## Required work
Starting at the line that contains "pinky dip: (247, 227)" and ending at the line that contains "pinky tip: (262, 424)", the lines below are to be given again exactly, with nothing added.

## Data for processing
################

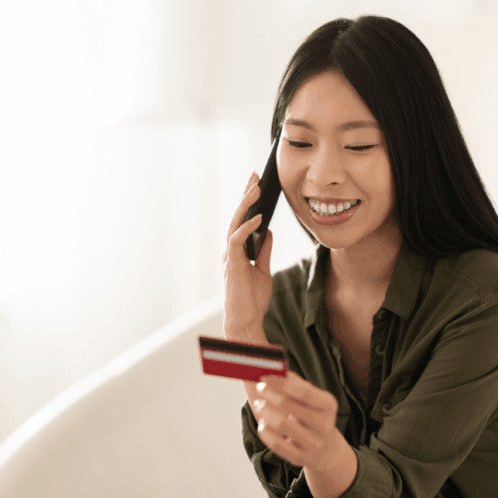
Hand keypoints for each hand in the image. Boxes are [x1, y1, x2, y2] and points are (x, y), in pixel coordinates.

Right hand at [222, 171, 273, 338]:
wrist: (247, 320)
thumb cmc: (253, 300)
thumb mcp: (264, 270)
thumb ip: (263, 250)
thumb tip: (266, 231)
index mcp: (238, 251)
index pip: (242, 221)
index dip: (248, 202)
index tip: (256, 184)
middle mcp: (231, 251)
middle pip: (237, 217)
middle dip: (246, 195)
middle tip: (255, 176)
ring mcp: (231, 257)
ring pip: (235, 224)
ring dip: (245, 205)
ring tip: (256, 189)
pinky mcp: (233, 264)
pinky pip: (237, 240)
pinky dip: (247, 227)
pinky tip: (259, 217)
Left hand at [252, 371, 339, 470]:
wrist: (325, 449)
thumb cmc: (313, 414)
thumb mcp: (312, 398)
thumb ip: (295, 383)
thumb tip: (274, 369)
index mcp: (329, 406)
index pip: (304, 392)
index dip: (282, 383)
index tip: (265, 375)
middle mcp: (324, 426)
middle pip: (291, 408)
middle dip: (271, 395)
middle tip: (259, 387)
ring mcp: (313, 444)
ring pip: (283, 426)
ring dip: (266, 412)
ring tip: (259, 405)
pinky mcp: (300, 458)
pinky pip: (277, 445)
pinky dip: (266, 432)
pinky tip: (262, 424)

################

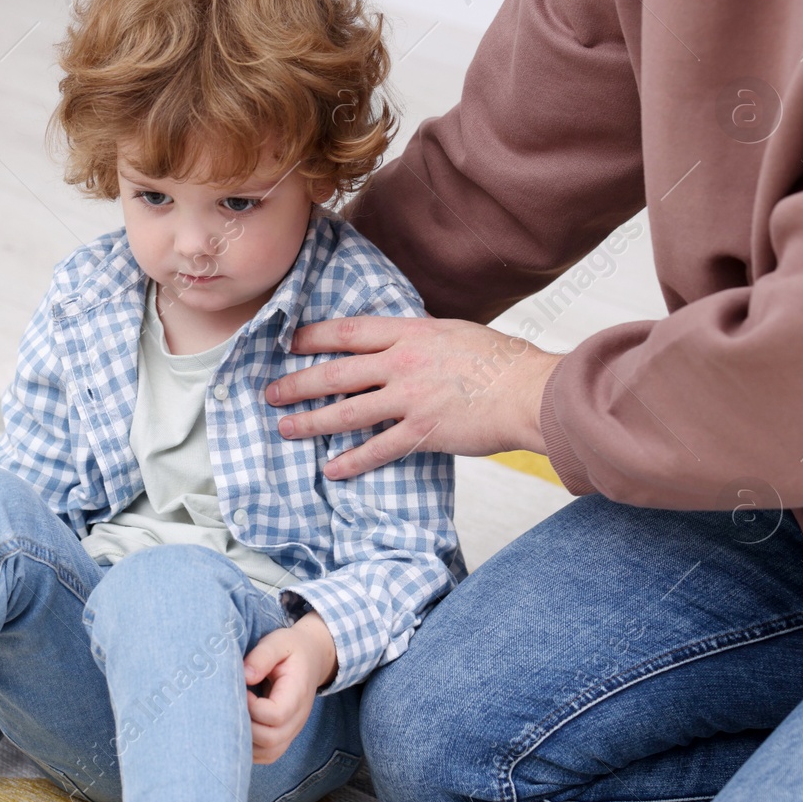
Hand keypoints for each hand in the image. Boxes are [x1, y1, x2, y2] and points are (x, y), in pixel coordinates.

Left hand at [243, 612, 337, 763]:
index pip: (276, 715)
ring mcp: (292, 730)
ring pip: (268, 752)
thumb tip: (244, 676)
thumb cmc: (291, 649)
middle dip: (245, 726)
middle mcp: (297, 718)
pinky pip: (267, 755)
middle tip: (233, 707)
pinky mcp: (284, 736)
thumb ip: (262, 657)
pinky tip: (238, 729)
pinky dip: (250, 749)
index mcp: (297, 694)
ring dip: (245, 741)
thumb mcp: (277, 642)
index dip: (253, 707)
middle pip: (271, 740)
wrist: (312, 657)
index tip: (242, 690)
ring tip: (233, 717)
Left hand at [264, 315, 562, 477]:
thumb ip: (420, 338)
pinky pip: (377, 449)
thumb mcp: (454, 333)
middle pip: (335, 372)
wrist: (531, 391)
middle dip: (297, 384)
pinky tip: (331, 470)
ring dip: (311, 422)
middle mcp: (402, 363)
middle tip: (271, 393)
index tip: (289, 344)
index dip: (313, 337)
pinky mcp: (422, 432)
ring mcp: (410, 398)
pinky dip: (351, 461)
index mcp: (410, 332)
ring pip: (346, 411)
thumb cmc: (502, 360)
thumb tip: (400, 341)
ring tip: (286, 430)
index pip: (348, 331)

################

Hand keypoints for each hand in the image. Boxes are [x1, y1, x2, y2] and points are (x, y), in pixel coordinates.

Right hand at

################

## Answer for this exercise
pinky dip: (247, 227)
pinky tip: (259, 217)
Left hand at [252, 371, 339, 470]:
wrist: (325, 449)
thumb cmc: (313, 414)
thumb mcp: (312, 398)
thumb ip: (295, 383)
thumb tip: (274, 369)
index mcp: (329, 406)
index pip: (304, 392)
index dip: (282, 383)
index tip: (265, 375)
middle mcp: (324, 426)
middle pip: (291, 408)
middle dip: (271, 395)
middle tip: (259, 387)
ring mcp: (313, 444)
ring pip: (283, 426)
ring dip: (266, 412)
ring tip: (259, 405)
pinky mcp: (300, 458)
pinky pip: (277, 445)
pinky dip: (266, 432)
pinky tip: (262, 424)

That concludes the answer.